Justice Anuja Prabhudessai of Bombay High Court while hearing an appeal filed by one Munshi Mohammed Shaikh challenging a sessions court order of October 2013, convicting him under sections 489 (b)and 489 (c) of Indian Penal Code for possession of counterfeit notes and sentencing him to five years in jail observed that mere possession of counterfeit notes cannot be termed as an offence and prosecution is required to prove that the person had knowledge that the notes were fake, the Bombay High Court has set aside the conviction and five year sentence awarded to a man.

Based on such observation, Bombay High Court has set aside the conviction and five year sentence awarded to Munshi Mohammed Shaikh.
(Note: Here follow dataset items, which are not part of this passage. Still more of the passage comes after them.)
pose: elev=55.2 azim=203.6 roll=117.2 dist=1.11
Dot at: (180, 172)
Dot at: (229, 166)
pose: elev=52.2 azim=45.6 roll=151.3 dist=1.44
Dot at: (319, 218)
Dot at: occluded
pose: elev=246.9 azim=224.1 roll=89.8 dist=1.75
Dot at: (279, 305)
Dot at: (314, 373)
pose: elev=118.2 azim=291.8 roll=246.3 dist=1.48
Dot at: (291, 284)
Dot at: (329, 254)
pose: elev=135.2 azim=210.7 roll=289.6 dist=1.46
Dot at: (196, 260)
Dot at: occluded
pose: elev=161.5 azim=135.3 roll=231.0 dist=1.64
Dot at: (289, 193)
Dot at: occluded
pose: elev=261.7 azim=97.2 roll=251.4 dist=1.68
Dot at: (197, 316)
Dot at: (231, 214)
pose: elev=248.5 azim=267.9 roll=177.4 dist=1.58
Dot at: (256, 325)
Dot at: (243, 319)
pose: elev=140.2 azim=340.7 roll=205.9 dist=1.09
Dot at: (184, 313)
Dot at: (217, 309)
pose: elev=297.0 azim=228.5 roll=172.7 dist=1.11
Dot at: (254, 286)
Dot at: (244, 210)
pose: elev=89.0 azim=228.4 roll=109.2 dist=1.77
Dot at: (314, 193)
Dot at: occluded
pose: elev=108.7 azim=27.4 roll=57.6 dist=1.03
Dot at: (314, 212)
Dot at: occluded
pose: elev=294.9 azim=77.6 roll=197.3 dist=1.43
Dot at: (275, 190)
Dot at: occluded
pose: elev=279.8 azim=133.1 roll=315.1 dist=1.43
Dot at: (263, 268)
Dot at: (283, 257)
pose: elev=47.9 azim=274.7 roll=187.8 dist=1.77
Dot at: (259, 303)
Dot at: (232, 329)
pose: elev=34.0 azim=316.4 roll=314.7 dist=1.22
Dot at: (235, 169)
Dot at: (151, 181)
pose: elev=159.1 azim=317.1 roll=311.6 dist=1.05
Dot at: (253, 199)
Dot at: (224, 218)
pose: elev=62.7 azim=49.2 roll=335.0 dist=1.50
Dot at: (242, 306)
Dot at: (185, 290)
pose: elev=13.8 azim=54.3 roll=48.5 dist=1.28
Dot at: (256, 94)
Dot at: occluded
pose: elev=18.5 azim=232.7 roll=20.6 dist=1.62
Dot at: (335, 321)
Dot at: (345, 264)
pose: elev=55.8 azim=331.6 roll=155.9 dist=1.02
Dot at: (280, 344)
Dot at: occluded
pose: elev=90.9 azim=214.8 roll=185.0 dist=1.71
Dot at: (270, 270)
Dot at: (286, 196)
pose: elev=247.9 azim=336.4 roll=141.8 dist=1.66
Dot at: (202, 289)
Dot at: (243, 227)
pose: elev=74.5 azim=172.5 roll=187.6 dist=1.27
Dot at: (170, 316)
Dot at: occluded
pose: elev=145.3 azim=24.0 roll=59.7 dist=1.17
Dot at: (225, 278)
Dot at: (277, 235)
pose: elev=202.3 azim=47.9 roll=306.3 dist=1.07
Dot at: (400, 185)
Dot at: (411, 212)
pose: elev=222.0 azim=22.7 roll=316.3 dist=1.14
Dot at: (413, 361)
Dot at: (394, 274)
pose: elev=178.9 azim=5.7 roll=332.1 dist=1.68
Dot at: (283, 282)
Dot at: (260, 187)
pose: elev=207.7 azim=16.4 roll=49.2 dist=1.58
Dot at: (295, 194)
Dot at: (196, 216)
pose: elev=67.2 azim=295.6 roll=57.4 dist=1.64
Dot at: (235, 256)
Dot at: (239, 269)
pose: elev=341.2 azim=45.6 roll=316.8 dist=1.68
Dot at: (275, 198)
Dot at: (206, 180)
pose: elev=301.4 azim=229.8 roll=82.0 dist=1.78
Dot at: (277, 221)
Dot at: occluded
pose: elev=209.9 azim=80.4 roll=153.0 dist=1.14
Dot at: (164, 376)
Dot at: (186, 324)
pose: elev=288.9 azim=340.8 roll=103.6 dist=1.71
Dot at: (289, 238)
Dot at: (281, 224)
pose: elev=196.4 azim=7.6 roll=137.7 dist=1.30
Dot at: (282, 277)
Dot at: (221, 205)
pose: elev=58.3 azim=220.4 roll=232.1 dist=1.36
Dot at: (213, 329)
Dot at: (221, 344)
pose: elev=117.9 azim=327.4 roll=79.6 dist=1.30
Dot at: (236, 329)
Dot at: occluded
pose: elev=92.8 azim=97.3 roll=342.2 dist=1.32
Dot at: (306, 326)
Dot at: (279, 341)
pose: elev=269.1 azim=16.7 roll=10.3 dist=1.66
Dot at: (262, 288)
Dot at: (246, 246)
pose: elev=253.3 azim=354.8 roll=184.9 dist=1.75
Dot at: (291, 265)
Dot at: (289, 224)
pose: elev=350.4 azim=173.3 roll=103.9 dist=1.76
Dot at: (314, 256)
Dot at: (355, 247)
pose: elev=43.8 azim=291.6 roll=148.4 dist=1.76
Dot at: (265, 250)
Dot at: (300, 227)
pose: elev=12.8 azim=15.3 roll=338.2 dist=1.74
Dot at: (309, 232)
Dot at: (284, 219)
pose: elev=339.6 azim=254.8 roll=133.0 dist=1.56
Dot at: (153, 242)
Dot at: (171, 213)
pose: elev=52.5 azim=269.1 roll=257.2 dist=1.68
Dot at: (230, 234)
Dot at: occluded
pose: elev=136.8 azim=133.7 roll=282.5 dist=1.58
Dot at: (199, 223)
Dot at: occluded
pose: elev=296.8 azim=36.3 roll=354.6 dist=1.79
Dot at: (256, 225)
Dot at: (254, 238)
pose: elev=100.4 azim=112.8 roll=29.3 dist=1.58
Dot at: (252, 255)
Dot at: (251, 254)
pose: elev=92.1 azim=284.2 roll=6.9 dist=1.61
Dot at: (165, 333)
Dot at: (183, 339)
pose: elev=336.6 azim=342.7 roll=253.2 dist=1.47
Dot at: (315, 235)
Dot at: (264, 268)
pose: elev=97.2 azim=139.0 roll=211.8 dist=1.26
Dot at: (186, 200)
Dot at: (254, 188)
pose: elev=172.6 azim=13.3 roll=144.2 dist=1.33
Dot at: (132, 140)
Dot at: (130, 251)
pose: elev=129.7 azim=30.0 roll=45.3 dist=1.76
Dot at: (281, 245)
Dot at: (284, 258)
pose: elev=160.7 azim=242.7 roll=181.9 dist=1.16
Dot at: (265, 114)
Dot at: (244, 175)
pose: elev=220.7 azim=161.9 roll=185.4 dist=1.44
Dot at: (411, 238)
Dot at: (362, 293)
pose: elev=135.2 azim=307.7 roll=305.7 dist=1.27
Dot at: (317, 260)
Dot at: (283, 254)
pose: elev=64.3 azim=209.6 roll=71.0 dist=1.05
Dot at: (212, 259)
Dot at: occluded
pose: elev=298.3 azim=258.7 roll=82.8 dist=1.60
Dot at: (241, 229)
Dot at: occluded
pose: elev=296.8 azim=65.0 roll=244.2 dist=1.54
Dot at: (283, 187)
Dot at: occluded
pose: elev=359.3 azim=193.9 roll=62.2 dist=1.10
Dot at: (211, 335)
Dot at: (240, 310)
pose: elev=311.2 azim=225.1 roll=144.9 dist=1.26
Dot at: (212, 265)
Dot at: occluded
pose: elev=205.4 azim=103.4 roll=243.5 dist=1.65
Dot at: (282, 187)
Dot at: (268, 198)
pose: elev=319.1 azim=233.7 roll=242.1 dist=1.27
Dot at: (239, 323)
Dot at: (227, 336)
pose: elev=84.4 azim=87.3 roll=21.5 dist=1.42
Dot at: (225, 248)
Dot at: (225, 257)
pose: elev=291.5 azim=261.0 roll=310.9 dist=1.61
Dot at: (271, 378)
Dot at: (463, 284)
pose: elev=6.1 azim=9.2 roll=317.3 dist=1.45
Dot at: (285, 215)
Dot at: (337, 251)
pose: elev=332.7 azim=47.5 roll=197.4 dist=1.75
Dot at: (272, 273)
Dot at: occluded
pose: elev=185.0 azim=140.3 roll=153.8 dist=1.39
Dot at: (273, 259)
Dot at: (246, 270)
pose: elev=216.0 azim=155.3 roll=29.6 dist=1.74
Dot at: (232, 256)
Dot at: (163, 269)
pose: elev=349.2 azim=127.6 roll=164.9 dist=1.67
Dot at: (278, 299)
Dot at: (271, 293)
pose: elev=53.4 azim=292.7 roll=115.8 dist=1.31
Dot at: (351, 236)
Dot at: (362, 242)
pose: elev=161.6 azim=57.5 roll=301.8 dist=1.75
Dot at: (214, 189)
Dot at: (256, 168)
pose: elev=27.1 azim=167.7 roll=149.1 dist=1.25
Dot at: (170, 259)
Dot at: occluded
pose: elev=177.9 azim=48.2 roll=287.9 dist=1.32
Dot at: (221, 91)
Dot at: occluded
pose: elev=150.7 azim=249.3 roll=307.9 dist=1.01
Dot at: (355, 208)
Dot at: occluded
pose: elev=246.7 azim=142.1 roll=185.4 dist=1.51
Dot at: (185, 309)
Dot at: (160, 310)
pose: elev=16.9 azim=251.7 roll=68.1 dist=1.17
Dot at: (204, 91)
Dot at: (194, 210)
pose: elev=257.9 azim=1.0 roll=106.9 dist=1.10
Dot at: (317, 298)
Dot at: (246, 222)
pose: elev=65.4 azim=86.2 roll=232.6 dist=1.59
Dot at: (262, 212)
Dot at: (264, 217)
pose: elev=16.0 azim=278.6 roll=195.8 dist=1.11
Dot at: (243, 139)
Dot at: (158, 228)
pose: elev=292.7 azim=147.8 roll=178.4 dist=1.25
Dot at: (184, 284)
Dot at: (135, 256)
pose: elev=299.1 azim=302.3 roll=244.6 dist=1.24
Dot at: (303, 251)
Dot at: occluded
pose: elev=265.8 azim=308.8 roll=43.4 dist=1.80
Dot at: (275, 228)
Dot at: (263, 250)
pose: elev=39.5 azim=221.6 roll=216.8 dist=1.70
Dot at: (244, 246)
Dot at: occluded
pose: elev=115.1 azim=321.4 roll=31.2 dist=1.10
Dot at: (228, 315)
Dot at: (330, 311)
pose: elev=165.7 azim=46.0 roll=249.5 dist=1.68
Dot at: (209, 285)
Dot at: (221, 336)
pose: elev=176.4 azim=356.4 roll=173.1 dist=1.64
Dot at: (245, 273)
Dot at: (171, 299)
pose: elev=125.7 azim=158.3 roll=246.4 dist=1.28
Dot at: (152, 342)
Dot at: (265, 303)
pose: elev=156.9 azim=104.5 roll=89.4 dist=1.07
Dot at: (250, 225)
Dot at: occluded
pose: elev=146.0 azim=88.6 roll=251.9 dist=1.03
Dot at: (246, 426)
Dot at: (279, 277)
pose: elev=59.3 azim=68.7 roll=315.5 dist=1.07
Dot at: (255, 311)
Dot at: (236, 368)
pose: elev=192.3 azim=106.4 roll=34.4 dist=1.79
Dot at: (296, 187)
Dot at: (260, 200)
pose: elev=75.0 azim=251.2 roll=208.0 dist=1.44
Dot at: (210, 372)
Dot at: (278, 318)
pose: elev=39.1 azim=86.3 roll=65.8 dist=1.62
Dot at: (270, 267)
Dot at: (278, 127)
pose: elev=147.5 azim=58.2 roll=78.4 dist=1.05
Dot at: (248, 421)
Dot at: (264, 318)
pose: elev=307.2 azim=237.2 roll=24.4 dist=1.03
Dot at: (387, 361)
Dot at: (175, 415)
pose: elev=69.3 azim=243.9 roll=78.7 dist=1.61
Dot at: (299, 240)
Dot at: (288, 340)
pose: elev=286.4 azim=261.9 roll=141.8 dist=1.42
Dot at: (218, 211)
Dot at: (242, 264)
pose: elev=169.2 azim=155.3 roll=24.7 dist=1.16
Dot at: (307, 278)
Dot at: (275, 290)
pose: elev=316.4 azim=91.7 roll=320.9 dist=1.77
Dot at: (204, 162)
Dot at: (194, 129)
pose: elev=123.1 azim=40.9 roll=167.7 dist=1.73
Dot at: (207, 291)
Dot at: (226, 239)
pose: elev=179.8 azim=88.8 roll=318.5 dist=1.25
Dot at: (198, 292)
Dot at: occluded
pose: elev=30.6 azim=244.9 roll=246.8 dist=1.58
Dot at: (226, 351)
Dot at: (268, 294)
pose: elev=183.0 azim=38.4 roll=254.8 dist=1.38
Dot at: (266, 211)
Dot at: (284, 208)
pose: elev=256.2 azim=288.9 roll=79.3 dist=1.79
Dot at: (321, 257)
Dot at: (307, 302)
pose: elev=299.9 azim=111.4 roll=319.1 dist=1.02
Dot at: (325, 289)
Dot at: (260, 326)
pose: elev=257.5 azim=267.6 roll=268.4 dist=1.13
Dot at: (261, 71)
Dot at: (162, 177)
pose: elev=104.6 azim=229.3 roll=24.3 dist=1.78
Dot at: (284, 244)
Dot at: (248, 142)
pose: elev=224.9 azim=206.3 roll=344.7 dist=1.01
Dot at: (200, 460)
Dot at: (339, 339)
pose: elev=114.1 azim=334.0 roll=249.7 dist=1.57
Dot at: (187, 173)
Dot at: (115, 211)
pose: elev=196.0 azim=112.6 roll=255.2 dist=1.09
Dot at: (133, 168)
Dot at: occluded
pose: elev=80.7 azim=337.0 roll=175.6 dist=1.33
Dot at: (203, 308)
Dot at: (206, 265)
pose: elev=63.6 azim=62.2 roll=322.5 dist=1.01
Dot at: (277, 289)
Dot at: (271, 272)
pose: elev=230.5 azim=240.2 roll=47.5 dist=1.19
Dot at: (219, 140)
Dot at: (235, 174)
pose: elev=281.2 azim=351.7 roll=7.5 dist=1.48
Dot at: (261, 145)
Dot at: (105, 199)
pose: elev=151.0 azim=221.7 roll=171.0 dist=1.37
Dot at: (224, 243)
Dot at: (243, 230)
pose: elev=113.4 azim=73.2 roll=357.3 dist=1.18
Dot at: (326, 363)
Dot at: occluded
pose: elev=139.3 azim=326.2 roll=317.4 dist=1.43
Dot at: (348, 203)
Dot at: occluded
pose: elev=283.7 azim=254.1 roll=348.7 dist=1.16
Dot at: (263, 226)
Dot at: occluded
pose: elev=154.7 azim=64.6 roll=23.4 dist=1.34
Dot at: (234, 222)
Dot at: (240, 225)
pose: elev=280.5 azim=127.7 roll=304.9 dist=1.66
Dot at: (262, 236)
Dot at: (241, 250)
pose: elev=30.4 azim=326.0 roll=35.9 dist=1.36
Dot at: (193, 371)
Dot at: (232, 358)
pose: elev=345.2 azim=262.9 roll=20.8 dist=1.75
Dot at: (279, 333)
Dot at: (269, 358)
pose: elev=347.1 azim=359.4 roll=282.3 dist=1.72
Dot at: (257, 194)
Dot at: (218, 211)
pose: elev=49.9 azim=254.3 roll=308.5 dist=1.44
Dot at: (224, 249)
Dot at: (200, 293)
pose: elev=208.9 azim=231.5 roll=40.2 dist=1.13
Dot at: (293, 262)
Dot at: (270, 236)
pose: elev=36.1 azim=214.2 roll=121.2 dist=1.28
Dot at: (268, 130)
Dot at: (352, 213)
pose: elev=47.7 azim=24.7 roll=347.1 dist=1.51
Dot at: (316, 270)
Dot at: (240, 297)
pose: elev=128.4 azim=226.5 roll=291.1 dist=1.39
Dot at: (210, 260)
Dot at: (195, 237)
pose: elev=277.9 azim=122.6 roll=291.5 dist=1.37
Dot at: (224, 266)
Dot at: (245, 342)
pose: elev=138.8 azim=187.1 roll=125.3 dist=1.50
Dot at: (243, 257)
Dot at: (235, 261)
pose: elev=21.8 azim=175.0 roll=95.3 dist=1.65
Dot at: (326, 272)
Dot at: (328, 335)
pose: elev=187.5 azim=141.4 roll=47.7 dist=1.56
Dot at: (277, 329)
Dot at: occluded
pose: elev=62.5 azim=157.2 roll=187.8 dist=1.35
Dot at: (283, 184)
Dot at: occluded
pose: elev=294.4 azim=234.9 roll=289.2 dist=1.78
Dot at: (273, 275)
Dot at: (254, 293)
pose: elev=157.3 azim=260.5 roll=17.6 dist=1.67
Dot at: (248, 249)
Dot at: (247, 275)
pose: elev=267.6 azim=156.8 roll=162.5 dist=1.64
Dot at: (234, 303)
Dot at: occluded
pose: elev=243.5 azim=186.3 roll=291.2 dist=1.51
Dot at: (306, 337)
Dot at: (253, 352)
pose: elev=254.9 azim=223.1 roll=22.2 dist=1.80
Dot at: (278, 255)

Court further observed that, mere possession of counterfeit notes cannot be termed as an offence and prosecution is required to prove that the person had knowledge that the notes were counterfeit. While considering the facts and circumstances of the case, court was of the opinion that the prosecution had not adduced any evidence to prove that the accused had knowledge or that he had reason to believe that the notes were counterfeit.

Court noted that, the evidence adduced by the prosecution does not indicate that the colour and texture of the notes were different or that the difference was so apparent that a mere look at the notes would convince a lay man that it was counterfeit. In the absence of any such evidence, it cannot be presumed that the accused had knowledge that the notes were counterfeit.

Quick Reference

Section 489 B: Using as genuine, forged or counterfeit currency notes or bank notes —Whoever sells to, or buys or receives from, any other person, or otherwise traffics in or uses as genuine, any forged or counterfeit currency note or bank note, knowing or having reason to believe the same to be forged or counterfeit, shall be punished with [imprisonment for life], or with imprisonment of either description for a term which may extend to ten years, and shall also be liable to fine.

Section 489 C: Possession of forged or counterfeit currency notes or bank notes — Whoever has in his possession any forged or counterfeit currency note or bank note, knowing or having reason to believe the same to be forged or counterfeit and intending to use the same as genuine or that it may be used as genuine, shall be punished with imprisonment of either description for a term which may extend to seven years, or with fine, or with both.